CDL Hospitality Trusts - CGS-CIMB Research 2021-07-31: Look Forward To A Firmer Recovery


CDL Hospitality Trusts - Look Forward To A Firmer Recovery

  • CDLHT’s 1H21 DPU of S$0.0122 (-19.2% y-o-y) came in below expectations.
  • 1H21 recovery remains uneven but expecting a more sustainable recovery.
  • We believe market had expected the recovery volatility. Reiterate ADD.

CDLHT's 1H21 DPU came in below expectations

  • CDL Hospitality Trusts (CDLHT, SGX:J85)’s 1H21 revenue increased 27% y-o-y to S$66.2m, while NPI increased 24% y-o-y to S$37m. However, this did not translate into higher distribution (-18.5% y-o-y) as:
    1. the increase of UK and Raffles Maldives NPI (S$5.4m) did not result in a similar increase in distribution due to the low base effect in 1H20 and below-NPI expenses,
    2. lower distribution received vs accounting rent recognised post-restructuring of the Germany and Italy hotels, and
    3. the absence of the one-off contribution of S$0.8m from the dissolution of the management corporation strata title (MCST) relating to the Novotel Singapore Clarke Quay (NCQ) divestment in 1H20.
  • Consequently, while NPI was in line, at 50.8% of our FY21F forecast, CDLHT's 1HFY21 DPU of S$0.0122 (-19.2% y-o-y) came in below, at 23% and 24% of our and consensus’ full-year forecasts, respectively.

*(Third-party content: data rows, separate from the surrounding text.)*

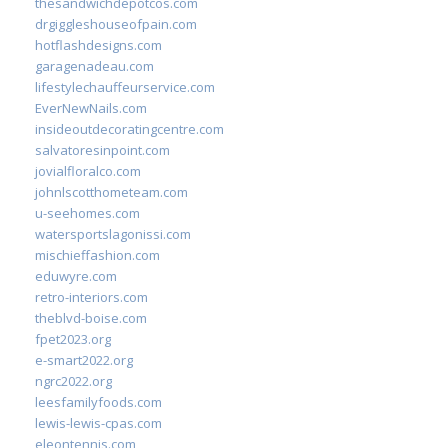
thesandwichdepotcos.com
drgiggleshouseofpain.com
hotflashdesigns.com
garagenadeau.com
lifestylechauffeurservice.com
EverNewNails.com
insideoutdecoratingcentre.com
salvatoresinpoint.com
jovialfloralco.com
johnlscotthometeam.com
u-seehomes.com
watersportslagonissi.com
mischieffashion.com
eduwyre.com
retro-interiors.com
theblvd-boise.com
fpet2023.org
e-smart2022.org
ngrc2022.org
leesfamilyfoods.com
lewis-lewis-cpas.com
eleontennis.com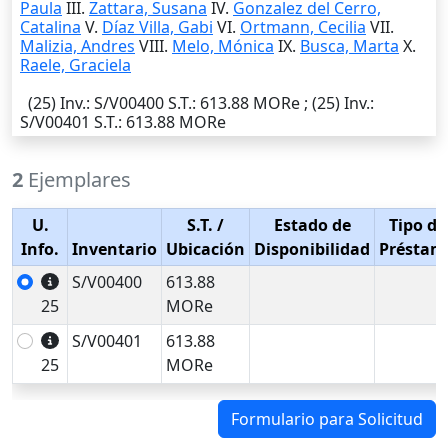
Paula
III.
Zattara, Susana
IV.
Gonzalez del Cerro,
Catalina
V.
Díaz Villa, Gabi
VI.
Ortmann, Cecilia
VII.
Malizia, Andres
VIII.
Melo, Mónica
IX.
Busca, Marta
X.
Raele, Graciela
(25)
Inv.
: S/V00400
S.T.
: 613.88 MORe ; (25)
Inv.
:
S/V00401
S.T.
: 613.88 MORe
2
Ejemplares
U.
S.T.
/
Estado de
Tipo de
Info.
Inventario
Ubicación
Disponibilidad
Préstam
S/V00400
613.88
25
MORe
S/V00401
613.88
25
MORe
Formulario para Solicitud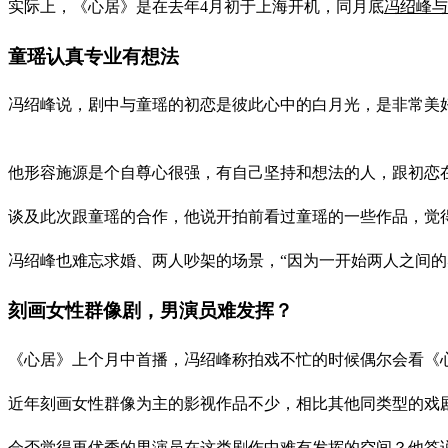
实际上，《心居》是在去年4月初于上海开机，同月底
冯绍峰与
童瑶认真专业有想法
冯绍峰说，剧中与童瑶的初恋是彼此心中的白月光，是非常美
他形容施源是个自尊心很强，有自己坚持和想法的人，跟初恋
谈及此次跟童瑶的合作，他说开拍前看过童瑶的一些作品，觉
冯绍峰也难忘求婚、两人吵架的场景，“因为一开始两人之间
刻画女性群像剧，男演员难发挥？
《心居》上个月中首播，冯绍峰称拍戏不忙的时候偶尔会看《心
近年刻画女性群像为主的影视作品不少，相比其他同类型的戏
会否觉得再优秀的男演员在这类剧作中难有发挥的空间？他答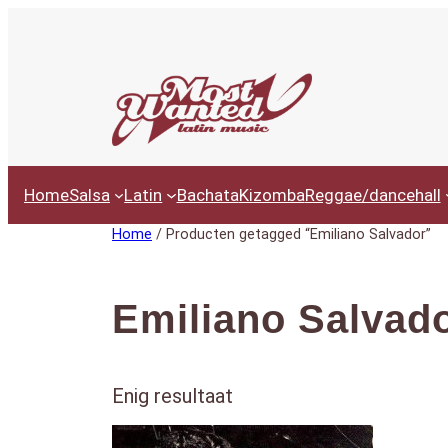
Ga
naar
de
inhoud
Home
Salsa
Latin
Bachata
Kizomba
Reggae/dancehall
Home
/ Producten getagged “Emiliano Salvador”
Emiliano Salvad
Enig resultaat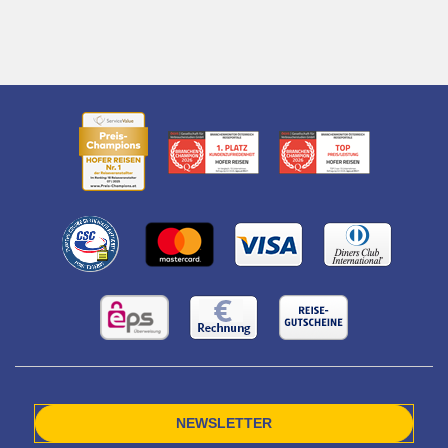
NEWSLETTER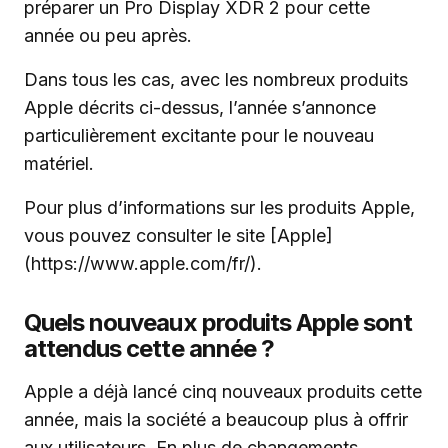
préparer un Pro Display XDR 2 pour cette
année ou peu après.
Dans tous les cas, avec les nombreux produits
Apple décrits ci-dessus, l’année s’annonce
particulièrement excitante pour le nouveau
matériel.
Pour plus d’informations sur les produits Apple,
vous pouvez consulter le site [Apple]
(https://www.apple.com/fr/).
Quels nouveaux produits Apple sont
attendus cette année ?
Apple a déjà lancé cinq nouveaux produits cette
année, mais la société a beaucoup plus à offrir
aux utilisateurs. En plus de changements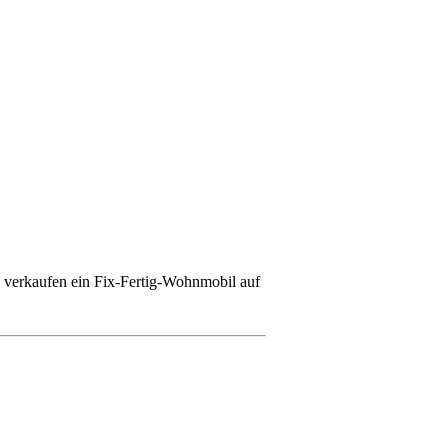
ie verkaufen ein Fix-Fertig-Wohnmobil auf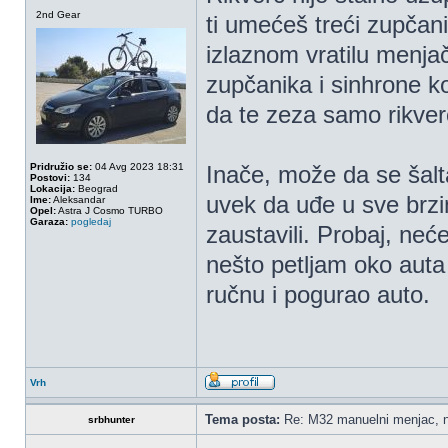
2nd Gear
ti umećeš treći zupčan
izlaznom vratilu menja
zupčanika i sinhrone ko
da te zeza samo rikver
Pridružio se:
04 Avg 2023 18:31
Inače, može da se šalt
Postovi:
134
Lokacija:
Beograd
uvek da uđe u sve brzin
Ime:
Aleksandar
Opel:
Astra J Cosmo TURBO
Garaza:
pogledaj
zaustavili. Probaj, neć
nešto petljam oko auta
ručnu i pogurao auto.
Vrh
Tema posta:
Re: M32 manuelni menjac, n
srbhunter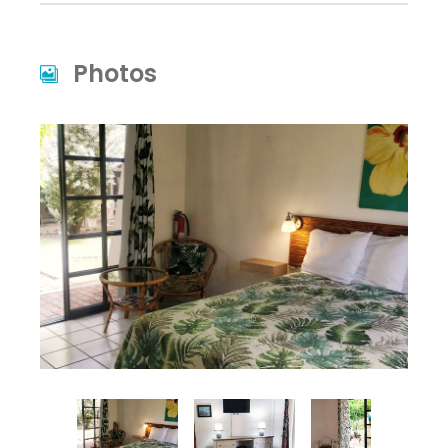
Photos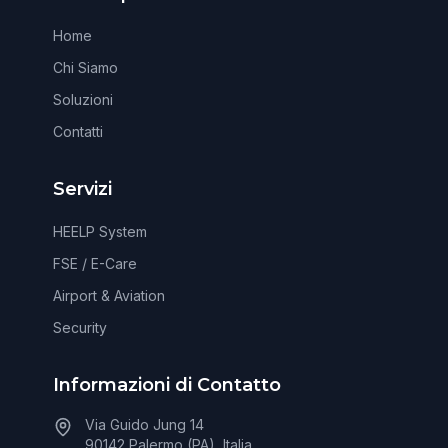
Home
Chi Siamo
Soluzioni
Contatti
Servizi
HEELP System
FSE / E-Care
Airport & Aviation
Security
Informazioni di Contatto
Via Guido Jung 14
90142 Palermo (PA), Italia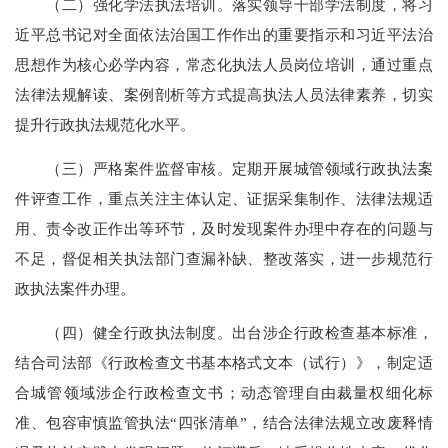
（二）强化学法执法培训。落实领导干部学法制度，将习
近平总书记对全面依法治国工作作出的重要指示和习近平法治
思想作为核心必学内容，常态化执法人员岗位培训，通过重点
法律法规解读、案例剖析等方式提高执法人员法律素养，切实
提升行政执法规范化水平。
（三）严格案件监督审核。定期开展城管领域行政执法案
件评查工作，重点关注主体认定、证据采集制作、法律法规适
用、责令改正作出等环节，及时发现案件办理中存在的问题与
不足，督促相关执法部门查漏补缺、整改落实，进一步规范行
政执法案件办理。
（四）健全行政执法制度。出台涉企行政检查基本标准，
结合司法部《行政检查文书基本格式文本（试行）》，制定适
合城管领域涉企行政检查文书；动态管理自由裁量权细化标
准、包容审慎监管执法“四张清单”，结合法律法规立改废释情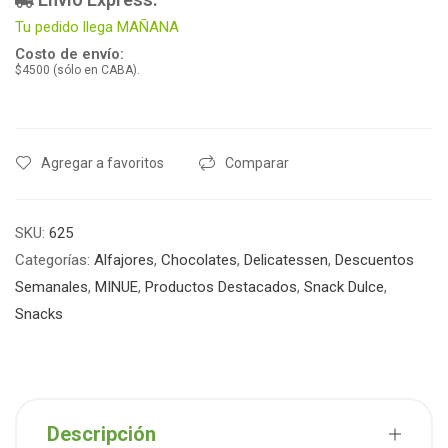
Tu pedido llega MAÑANA
Costo de envío:
$4500 (sólo en CABA).
Agregar a favoritos
Comparar
SKU:
625
Categorías:
Alfajores
,
Chocolates
,
Delicatessen
,
Descuentos
Semanales
,
MINUE
,
Productos Destacados
,
Snack Dulce
,
Snacks
Descripción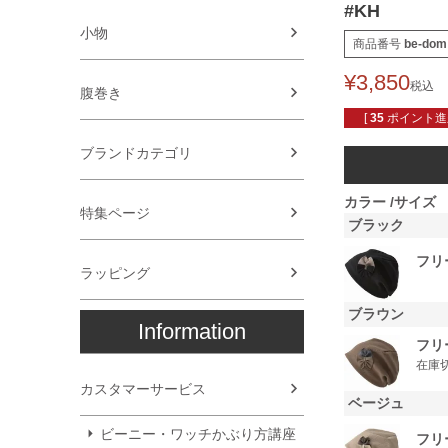
#KH
小物
商品番号
be-dom
¥
3,850
税込
腹巻き
[
35
ポイント進呈
ブランドカテゴリ
カラー
サイズ
特集ページ
ブラック
フリ
ラッピング
ブラウン
Information
フリ
在庫
カスタマーサービス
ベージュ
ビーニー・ワッチかぶり方講座
フリ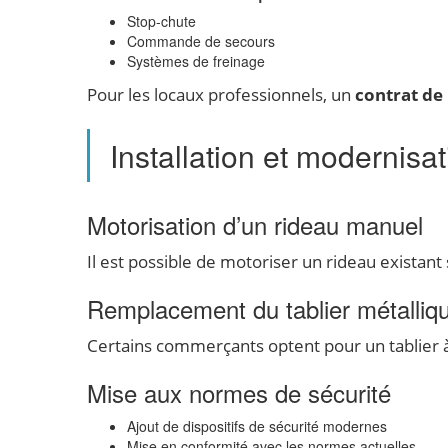
Stop-chute
Commande de secours
Systèmes de freinage
Pour les locaux professionnels, un
contrat de
Installation et modernisa
Motorisation d’un rideau manuel
Il est possible de motoriser un rideau existant
Remplacement du tablier métalliq
Certains commerçants optent pour un tablier à t
Mise aux normes de sécurité
Ajout de dispositifs de sécurité modernes
Mise en conformité avec les normes actuelles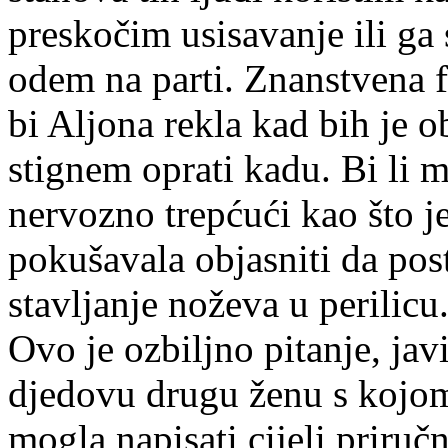
preskočim usisavanje ili g
odem na parti. Znanstvena fa
bi Aljona rekla kad bih je o
stignem oprati kadu. Bi li m
nervozno trepćući kao što je
pokušavala objasniti da pos
stavljanje noževa u perilicu
Ovo je ozbiljno pitanje, jav
djedovu drugu ženu s kojom 
mogla napisati cijeli priruč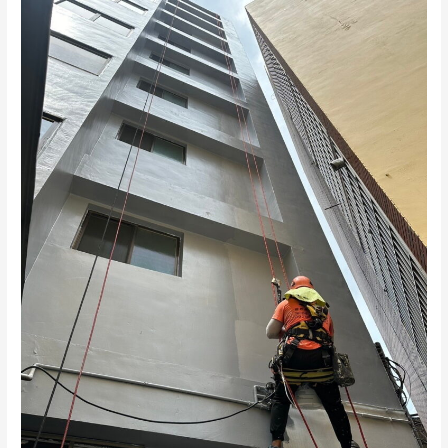
外
牆
防
水
塗
料
與
防
水
漆
的
選
擇
｜
打
造
長
效
防
護
的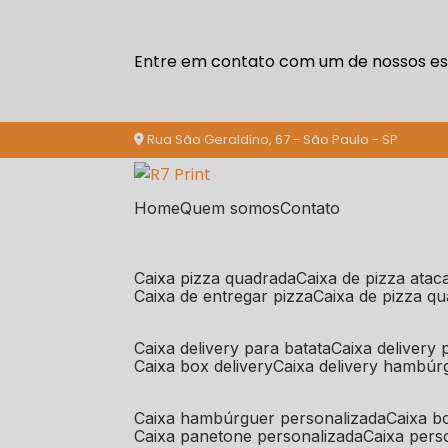
Entre em contato com um de nossos esp
Rua São Geraldino, 67 - São Paulo - SP
Home
Quem somos
Contato
caixa pizza quadrada
caixa de pizza ata
caixa de entregar pizza
caixa de pizza q
caixa delivery para batata
caixa delivery
caixa box delivery
caixa delivery hambúr
caixa hambúrguer personalizada
caixa 
caixa panetone personalizada
caixa per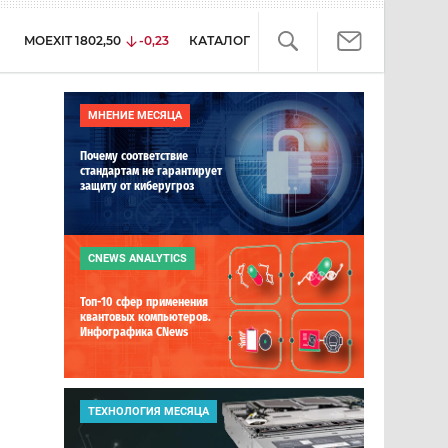
MOEXIT
1802,50
-0,23
КАТАЛОГ
МНЕНИЕ МЕСЯЦА
Почему соответствие
стандартам не гарантирует
защиту от киберугроз
CNEWS ANALYTICS
Топ-10 сфер применения
квантовых компьютеров.
Инфографика CNews
ТЕХНОЛОГИЯ МЕСЯЦА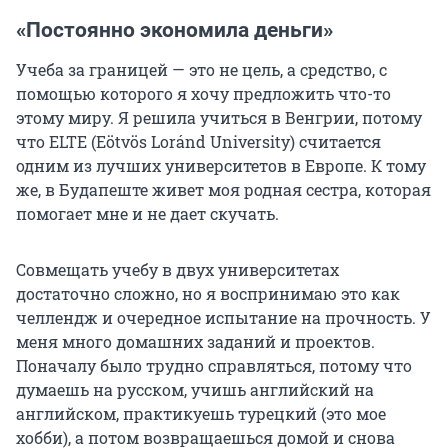
«Постоянно экономила деньги»
Учеба за границей — это не цель, а средство, с
помощью которого я хочу предложить что-то
этому миру. Я решила учиться в Венгрии, потому
что ELTE (Eötvös Loránd University) считается
одним из лучших университетов в Европе. К тому
же, в Будапеште живет моя родная сестра, которая
помогает мне и не дает скучать.
Совмещать учебу в двух университетах
достаточно сложно, но я воспринимаю это как
челлендж и очередное испытание на прочность. У
меня много домашних заданий и проектов.
Поначалу было трудно справляться, потому что
думаешь на русском, учишь английский на
английском, практикуешь турецкий (это мое
хобби), а потом возвращаешься домой и снова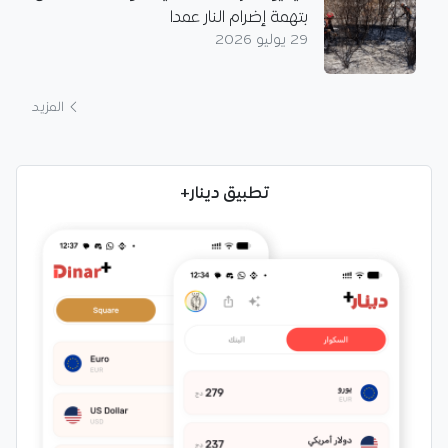
بتهمة إضرام النار عمدا
29 يوليو 2026
المزيد
تطبيق دينار+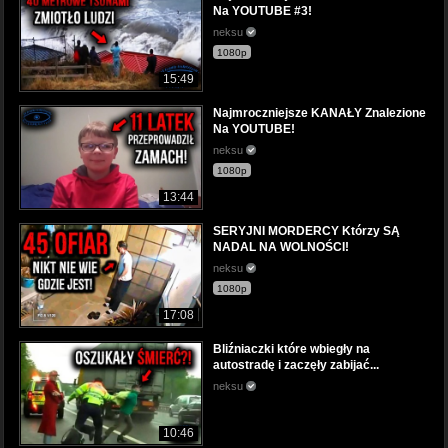
Na YOUTUBE #3!
neksu
1080p
15:49
Najmroczniejsze KANAŁY Znalezione
Na YOUTUBE!
neksu
1080p
13:44
SERYJNI MORDERCY Którzy SĄ
NADAL NA WOLNOŚCI!
neksu
1080p
17:08
Bliźniaczki które wbiegły na
autostradę i zaczęły zabijać...
neksu
10:46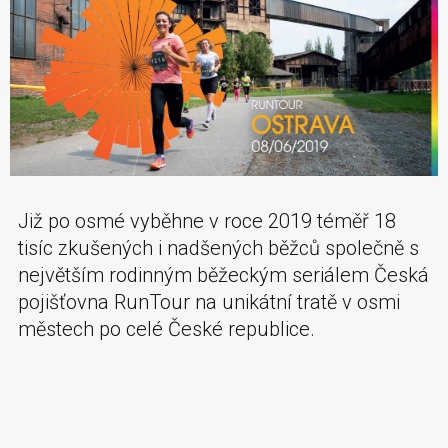
Již po osmé vyběhne v roce 2019 téměř 18
tisíc zkušených i nadšených běžců společně s
největším rodinným běžeckým seriálem Česká
pojišťovna RunTour na unikátní tratě v osmi
městech po celé České republice.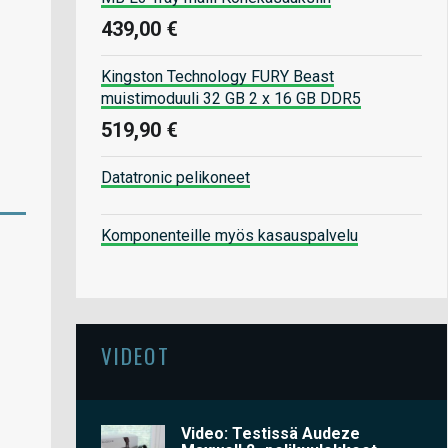
439,00 €
Kingston Technology FURY Beast
muistimoduuli 32 GB 2 x 16 GB DDR5
519,90 €
Datatronic pelikoneet
Komponenteille myös kasauspalvelu
VIDEOT
Video: Testissä Audeze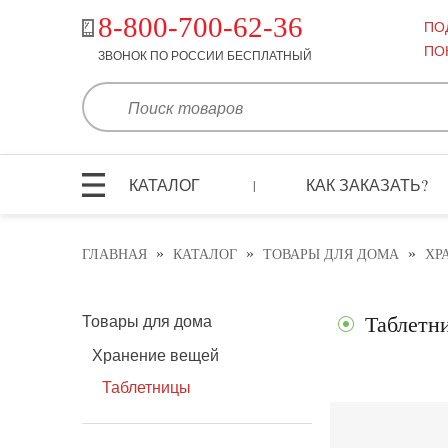
8-800-700-62-36
ПО
ПО
ЗВОНОК ПО РОССИИ БЕСПЛАТНЫЙ
КАТАЛОГ
КАК ЗАКАЗАТЬ?
|
»
»
»
ГЛАВНАЯ
КАТАЛОГ
ТОВАРЫ ДЛЯ ДОМА
ХР
Товары для дома
Таблетн
Хранение вещей
Таблетницы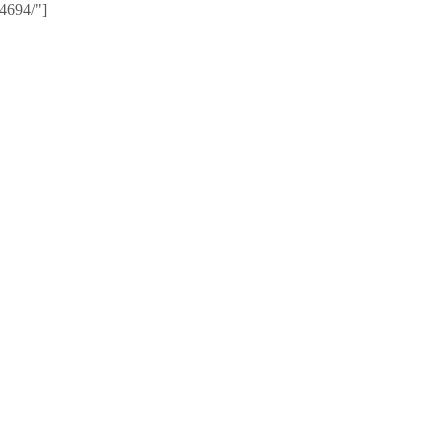
/4694/"]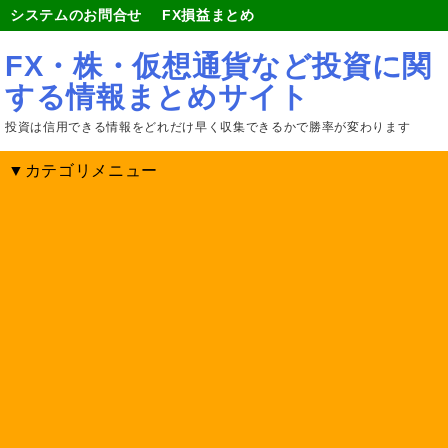
システムのお問合せ
FX損益まとめ
FX・株・仮想通貨など投資に関
する情報まとめサイト
投資は信用できる情報をどれだけ早く収集できるかで勝率が変わります
▼カテゴリメニュー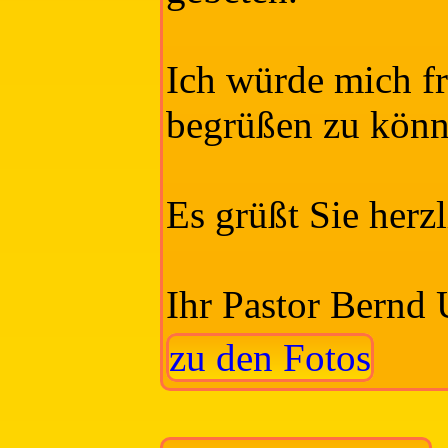
Ich würde mich fr
begrüßen zu könn
Es grüßt Sie herz
Ihr Pastor Bernd 
zu den Fotos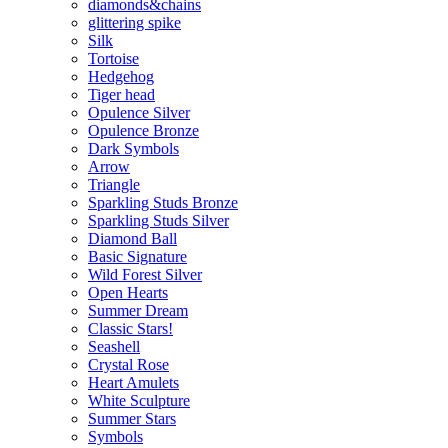
diamonds&chains
glittering spike
Silk
Tortoise
Hedgehog
Tiger head
Opulence Silver
Opulence Bronze
Dark Symbols
Arrow
Triangle
Sparkling Studs Bronze
Sparkling Studs Silver
Diamond Ball
Basic Signature
Wild Forest Silver
Open Hearts
Summer Dream
Classic Stars!
Seashell
Crystal Rose
Heart Amulets
White Sculpture
Summer Stars
Symbols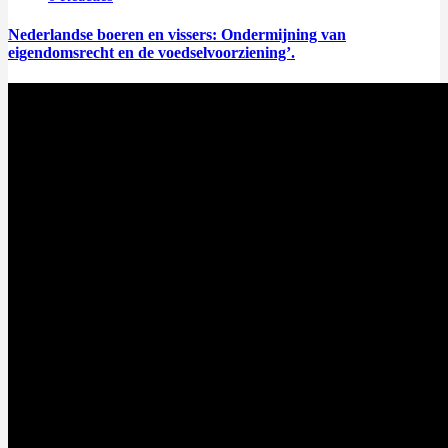
Nederlandse boeren en vissers: Ondermijning van
eigendomsrecht en de voedselvoorziening’.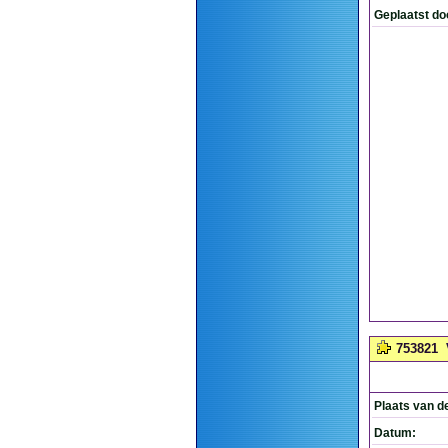
Geplaatst do
753821
Plaats van d
Datum: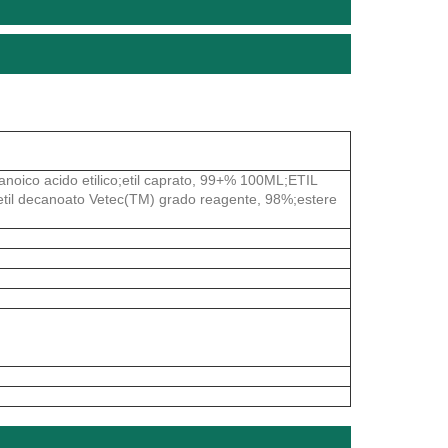
decanoico acido etilico;etil caprato, 99+% 100ML;ETIL
il decanoato Vetec(TM) grado reagente, 98%;estere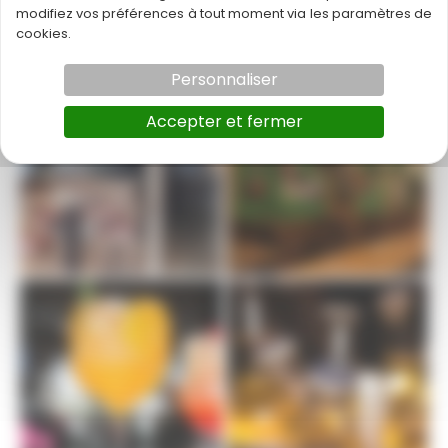
Loyer : 2000
modifiez vos préférences à tout moment via les paramètres de
cookies.
Personnaliser
Accepter et fermer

Recovery across countries remains uneven

  • Recovery across businesses in different countries remained uneven, with performances highly dependent on the COVID-19 situation in the respective countries. Singapore, Australia, Japan, UK, Germany and Italy’s 2Q21 RevPAR were stronger q-o-q. Maldives and New Zealand, on the other hand, reported weaker q-o-q RevPAR.
  • In 1H21, Singapore remained the top contributor of NPI (44%), followed by New Zealand (26.5%) and Maldives (9.3%). Singapore’s RevPAR improved 13% q-o-q in 2Q21 due to higher room rate and occupancy, mainly driven by staycation demand. We believe Singapore will continue to be supported by government contracts and master lease income in 2021F, with upside coming from W Hotel, which is open for staycations.
  • New Zealand’s 2Q21 RevPAR (-23% q-o-q) was affected by a lower number of rooms required for isolation, but this should improve as the country opens its borders and more residents return.
  • Maldives’s RevPAR dropped from US$313 in 1Q21 to US$151 in 2Q21 due to the temporary suspension of entry for tourists from South Asian countries from 13 May 21. However, this has been lifted since 15 Jul 21.
  • Europe, which made up 11.8% of 1H21 NPI, reported stronger RevPAR q-o-q in 2Q21, following easing restrictions.